Trump Threatens to Sue CNN Over Its Coverage of Him, Claiming “False Advertising”

President Donald Trump
U.S. President Donald Trump boards Air Force One to return to Washington from Morristown Municipal Airport in Morristown, New Jersey, U.S. July 7, 2019. REUTERS/Jonathan Ernst

President Donald Trump is threatening legal action over CNN’s coverage of him, accusing the network of “highly biased” reporting.

“Never in the history of this country has a President been the subject of such a sustained barrage of unfair, unfounded, unethical and unlawful attacks by so-called ‘mainstream’ news, as the current situation,” wrote Trump attorney Charles Harder in a four-page letter to CNN’s President and CEO Jeffrey Zucker.

Harder isn’t threatening to sue for libel; he instead accuses the network of violating the Latham Act, which includes a provision against false advertising.

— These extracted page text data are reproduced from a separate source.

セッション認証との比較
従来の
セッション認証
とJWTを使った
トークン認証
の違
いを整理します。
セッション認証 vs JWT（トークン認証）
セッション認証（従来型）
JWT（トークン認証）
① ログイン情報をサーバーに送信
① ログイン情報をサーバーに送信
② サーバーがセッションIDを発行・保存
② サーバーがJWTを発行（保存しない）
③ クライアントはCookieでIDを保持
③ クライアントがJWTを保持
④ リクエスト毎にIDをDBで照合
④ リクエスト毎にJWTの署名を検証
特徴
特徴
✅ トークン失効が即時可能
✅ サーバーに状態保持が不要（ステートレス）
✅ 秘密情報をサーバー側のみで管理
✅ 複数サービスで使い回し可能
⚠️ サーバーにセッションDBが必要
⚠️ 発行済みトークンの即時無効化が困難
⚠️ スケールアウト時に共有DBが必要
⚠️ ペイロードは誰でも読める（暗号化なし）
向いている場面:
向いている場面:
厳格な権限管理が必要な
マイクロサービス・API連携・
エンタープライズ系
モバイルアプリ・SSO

“Your actions are in violation of the Latham Act (15 U.S.C. § 1051et seq.), among other applicable laws, by constituting misrepresentations to the public, to your advertisers, and others,” the letter said.

This latest salvo against CNN, which has been attacked by Trump in the past, appears to have been spurred by the release of videotapes recorded by a former CNN contractor showing its employees criticizing the network’s political coverage.

“Your own employees appear to state that CNN is focused on trying to ‘take down President Trump,’ driven by a ‘personal vendetta’ that Mr. Zucker purportedly has against him, rather than reporting the news in an objective manner,” wrote Harder.

“In the Footage, your employees appear to state that CNN attempts to make its reporting appear neutral and unbiased, when in fact its reporting is far from neutral and highly biased against the President.”

The letter, and the threat of legal action, has been the subject of derision among some First Amendment lawyers. “CNN’s decisions as to what to cover and how to do so are fully protected by the First Amendment and this effort to avoid those protections by characterizing the claim as something other than libel seems to me a self-evident non-starter,” Floyd Abrams told Mediaite.  And Ted Boutrous, a First Amendment lawyer at Gibson Dunn, called the letter “absolutely ridiculous” and “frivolous” in a tweet.